Your brain vs technology: How our wired world is changing the way we think | Page 4 | H... - 3 views

  •  
    He discusses another study conducted in a lecture class where half the students were allowed to have their laptops open and the other half had to keep them shut. At the end of the lecture the two groups were tested on retention of information - the group without laptop access did "a significantly better job" of recalling what they'd just been taught. "When you think about it, it's not a big surprise - you're not distracted.
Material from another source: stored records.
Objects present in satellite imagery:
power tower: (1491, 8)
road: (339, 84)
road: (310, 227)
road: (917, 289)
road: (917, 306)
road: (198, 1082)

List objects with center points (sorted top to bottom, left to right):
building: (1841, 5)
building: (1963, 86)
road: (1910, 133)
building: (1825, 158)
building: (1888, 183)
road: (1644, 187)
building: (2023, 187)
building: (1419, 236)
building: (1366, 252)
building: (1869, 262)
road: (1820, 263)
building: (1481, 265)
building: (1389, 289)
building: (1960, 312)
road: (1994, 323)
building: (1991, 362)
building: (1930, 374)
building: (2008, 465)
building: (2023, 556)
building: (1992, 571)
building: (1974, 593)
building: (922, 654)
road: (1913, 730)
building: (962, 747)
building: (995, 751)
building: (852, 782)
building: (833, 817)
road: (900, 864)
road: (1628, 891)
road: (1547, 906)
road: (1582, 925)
On the other hand, despite that, we're seeing more and more schools embrace the idea of allowing their students to have their laptops with them and have rich wi-fi connections in classrooms,
  •  
    This long article attempts to be even-handed about the debate regarding the effects on the brain of using digital media. A key assertion, which has yet to be backed up by sufficient contemporary empirical research, but which makes sense in light of what is known about neuroplasticity, is that the human brain adapts very well to its environment and now that exposure to digital media on screens is a very significant portion of the environment for many people, brains are changing -- and not necessarily in beneficial ways -- to adapt to the media environment. The empirical evidence will come in over the next 5-10 years and this argument will be closer to settled. For the time being, I think it pays to keep an open mind in both directions.